• _Work item_
For this exercise, copy out each line of the material below that includes "APERTURE".

━━━━━━━━━━━━━━━━

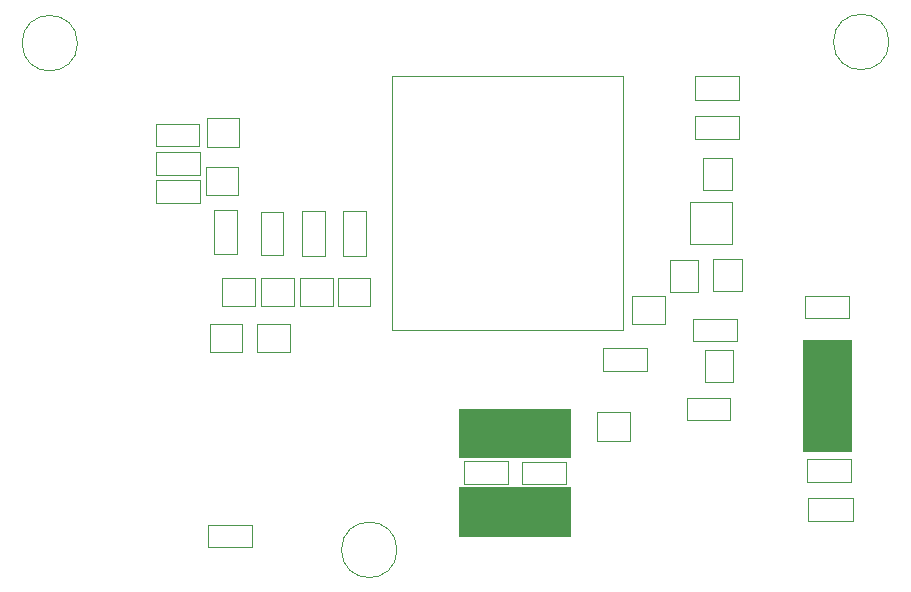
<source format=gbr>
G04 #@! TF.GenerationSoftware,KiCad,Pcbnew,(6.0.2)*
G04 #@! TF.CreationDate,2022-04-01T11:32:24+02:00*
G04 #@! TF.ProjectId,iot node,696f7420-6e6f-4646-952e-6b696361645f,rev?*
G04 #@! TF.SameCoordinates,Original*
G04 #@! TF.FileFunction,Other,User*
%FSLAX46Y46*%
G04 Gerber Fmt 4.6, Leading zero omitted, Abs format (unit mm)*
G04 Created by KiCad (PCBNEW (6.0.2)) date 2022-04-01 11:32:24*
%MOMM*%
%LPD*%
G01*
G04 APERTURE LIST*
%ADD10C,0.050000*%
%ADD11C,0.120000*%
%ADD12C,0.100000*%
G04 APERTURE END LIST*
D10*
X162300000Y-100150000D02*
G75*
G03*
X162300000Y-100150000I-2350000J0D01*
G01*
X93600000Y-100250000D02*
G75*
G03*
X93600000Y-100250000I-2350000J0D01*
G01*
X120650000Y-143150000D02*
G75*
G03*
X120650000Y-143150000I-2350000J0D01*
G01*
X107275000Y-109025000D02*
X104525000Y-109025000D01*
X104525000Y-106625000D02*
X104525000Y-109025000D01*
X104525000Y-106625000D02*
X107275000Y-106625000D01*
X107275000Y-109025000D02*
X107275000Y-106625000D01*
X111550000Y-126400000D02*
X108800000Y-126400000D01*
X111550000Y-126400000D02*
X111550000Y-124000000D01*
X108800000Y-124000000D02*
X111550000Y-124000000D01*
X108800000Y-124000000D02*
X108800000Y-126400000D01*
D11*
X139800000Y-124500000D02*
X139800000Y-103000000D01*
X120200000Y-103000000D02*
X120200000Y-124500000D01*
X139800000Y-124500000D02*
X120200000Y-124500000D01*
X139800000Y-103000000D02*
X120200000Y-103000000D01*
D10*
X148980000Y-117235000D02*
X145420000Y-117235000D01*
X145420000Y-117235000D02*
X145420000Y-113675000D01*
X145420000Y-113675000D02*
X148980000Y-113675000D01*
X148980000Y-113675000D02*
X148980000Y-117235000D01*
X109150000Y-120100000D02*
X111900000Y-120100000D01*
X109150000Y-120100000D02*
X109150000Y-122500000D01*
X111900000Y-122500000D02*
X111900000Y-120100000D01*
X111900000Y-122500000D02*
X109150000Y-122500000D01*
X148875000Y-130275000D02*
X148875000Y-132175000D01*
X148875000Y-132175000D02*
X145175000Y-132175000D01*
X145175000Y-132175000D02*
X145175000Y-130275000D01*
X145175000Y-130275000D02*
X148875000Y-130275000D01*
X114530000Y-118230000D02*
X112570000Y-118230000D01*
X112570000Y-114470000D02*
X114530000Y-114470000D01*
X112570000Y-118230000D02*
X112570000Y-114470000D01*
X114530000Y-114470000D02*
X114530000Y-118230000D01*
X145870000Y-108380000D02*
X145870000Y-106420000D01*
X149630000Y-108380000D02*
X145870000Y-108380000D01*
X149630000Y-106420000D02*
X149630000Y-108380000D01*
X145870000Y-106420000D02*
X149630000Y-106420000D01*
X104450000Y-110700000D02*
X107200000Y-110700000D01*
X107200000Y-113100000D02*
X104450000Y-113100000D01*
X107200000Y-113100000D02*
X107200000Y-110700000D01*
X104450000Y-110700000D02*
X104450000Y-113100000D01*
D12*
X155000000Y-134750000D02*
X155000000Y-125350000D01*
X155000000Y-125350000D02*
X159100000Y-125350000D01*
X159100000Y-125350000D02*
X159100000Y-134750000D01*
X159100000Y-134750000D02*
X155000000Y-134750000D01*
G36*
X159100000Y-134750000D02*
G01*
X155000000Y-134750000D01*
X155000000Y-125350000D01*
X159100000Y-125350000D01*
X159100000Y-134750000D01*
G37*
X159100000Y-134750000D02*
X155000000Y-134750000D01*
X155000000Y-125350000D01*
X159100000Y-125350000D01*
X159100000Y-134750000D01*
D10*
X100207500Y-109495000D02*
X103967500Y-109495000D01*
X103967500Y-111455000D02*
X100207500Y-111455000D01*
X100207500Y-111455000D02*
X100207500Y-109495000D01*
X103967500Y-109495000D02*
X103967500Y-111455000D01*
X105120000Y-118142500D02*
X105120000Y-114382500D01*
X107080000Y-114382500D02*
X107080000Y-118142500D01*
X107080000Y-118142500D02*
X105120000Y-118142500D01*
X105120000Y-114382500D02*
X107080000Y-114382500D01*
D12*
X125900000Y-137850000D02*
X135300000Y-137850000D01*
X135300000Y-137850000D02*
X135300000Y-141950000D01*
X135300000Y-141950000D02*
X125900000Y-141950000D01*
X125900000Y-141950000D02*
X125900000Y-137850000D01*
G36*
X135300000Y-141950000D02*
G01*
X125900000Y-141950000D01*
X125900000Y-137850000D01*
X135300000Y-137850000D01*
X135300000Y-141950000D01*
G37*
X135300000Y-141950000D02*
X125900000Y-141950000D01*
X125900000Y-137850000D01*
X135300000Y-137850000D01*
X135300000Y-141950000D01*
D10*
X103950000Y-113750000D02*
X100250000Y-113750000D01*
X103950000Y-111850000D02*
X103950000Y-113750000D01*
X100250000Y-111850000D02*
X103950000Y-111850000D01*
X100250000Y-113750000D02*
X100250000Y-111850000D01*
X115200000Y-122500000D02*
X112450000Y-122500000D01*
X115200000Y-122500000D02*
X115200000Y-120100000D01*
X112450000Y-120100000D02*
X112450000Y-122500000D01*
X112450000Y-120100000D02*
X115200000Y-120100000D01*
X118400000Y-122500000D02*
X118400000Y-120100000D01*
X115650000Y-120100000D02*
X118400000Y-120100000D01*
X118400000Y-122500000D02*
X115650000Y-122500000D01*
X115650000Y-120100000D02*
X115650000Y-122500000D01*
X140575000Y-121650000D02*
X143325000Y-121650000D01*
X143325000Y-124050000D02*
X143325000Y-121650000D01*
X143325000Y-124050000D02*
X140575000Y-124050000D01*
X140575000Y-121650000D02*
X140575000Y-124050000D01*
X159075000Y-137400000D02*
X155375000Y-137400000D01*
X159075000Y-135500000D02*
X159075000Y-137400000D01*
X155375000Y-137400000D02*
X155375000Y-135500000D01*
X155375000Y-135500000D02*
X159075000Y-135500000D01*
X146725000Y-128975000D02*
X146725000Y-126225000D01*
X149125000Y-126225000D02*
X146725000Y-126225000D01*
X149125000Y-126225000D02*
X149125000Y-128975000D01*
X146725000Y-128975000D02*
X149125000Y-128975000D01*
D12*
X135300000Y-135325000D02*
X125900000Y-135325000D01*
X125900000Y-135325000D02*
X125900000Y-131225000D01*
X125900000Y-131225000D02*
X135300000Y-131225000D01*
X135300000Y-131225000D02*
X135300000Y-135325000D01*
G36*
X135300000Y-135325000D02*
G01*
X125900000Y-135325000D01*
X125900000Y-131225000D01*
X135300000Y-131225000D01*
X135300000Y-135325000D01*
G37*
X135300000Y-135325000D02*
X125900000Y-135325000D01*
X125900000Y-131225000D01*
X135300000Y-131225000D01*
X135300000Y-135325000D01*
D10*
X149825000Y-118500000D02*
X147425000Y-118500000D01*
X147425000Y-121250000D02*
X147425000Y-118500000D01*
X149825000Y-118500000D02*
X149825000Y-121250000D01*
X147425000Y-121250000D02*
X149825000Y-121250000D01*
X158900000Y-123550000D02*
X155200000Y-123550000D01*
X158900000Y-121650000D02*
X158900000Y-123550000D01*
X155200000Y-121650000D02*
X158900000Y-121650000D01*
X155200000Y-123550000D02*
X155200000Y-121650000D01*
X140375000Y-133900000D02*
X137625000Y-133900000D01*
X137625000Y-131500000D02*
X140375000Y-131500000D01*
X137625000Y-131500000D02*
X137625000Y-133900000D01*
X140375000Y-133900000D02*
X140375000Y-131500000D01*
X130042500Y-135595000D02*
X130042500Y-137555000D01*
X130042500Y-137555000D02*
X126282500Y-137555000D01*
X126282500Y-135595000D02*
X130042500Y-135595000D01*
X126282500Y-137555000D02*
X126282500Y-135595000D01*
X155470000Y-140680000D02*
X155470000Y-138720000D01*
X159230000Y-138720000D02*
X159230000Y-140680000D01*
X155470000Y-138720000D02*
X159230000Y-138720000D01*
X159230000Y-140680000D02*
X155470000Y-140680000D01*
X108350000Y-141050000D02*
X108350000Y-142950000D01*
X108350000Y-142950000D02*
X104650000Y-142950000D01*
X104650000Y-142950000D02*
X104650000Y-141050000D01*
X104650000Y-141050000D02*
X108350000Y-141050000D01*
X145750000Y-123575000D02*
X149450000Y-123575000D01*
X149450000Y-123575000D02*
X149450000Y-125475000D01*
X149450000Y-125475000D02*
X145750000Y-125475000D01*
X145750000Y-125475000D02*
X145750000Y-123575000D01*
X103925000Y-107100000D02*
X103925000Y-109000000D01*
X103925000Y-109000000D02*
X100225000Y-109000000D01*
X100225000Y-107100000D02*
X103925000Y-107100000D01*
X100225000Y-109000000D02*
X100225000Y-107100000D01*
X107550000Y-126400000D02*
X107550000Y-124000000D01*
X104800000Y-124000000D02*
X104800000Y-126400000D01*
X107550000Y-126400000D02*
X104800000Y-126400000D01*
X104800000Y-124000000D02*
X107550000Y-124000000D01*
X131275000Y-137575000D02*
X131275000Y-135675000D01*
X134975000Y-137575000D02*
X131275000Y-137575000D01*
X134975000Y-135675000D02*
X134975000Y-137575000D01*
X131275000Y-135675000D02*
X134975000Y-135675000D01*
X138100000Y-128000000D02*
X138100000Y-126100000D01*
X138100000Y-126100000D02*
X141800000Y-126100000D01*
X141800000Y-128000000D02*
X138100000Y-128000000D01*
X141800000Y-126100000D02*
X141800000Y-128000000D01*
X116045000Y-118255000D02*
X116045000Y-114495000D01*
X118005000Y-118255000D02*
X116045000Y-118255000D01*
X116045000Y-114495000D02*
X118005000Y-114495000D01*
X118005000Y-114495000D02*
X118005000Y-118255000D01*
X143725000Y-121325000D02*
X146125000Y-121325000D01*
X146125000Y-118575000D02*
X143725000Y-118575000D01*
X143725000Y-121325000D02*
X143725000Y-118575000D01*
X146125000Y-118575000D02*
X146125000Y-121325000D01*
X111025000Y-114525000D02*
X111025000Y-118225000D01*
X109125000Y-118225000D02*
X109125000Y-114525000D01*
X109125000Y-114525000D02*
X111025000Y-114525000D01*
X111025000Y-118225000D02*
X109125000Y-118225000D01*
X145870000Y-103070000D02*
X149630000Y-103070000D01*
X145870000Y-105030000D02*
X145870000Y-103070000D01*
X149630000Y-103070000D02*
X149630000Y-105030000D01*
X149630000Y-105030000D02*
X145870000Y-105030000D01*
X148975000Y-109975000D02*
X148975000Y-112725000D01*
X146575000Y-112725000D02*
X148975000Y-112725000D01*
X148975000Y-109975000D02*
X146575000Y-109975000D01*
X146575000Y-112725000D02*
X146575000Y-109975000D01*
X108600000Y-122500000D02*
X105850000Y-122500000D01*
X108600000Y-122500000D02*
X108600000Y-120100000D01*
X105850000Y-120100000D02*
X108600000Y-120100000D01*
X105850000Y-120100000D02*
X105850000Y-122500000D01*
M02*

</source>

━━━━━━━━━━━━━━━━

• _Task answer_
G04 APERTURE LIST*
G04 APERTURE END LIST*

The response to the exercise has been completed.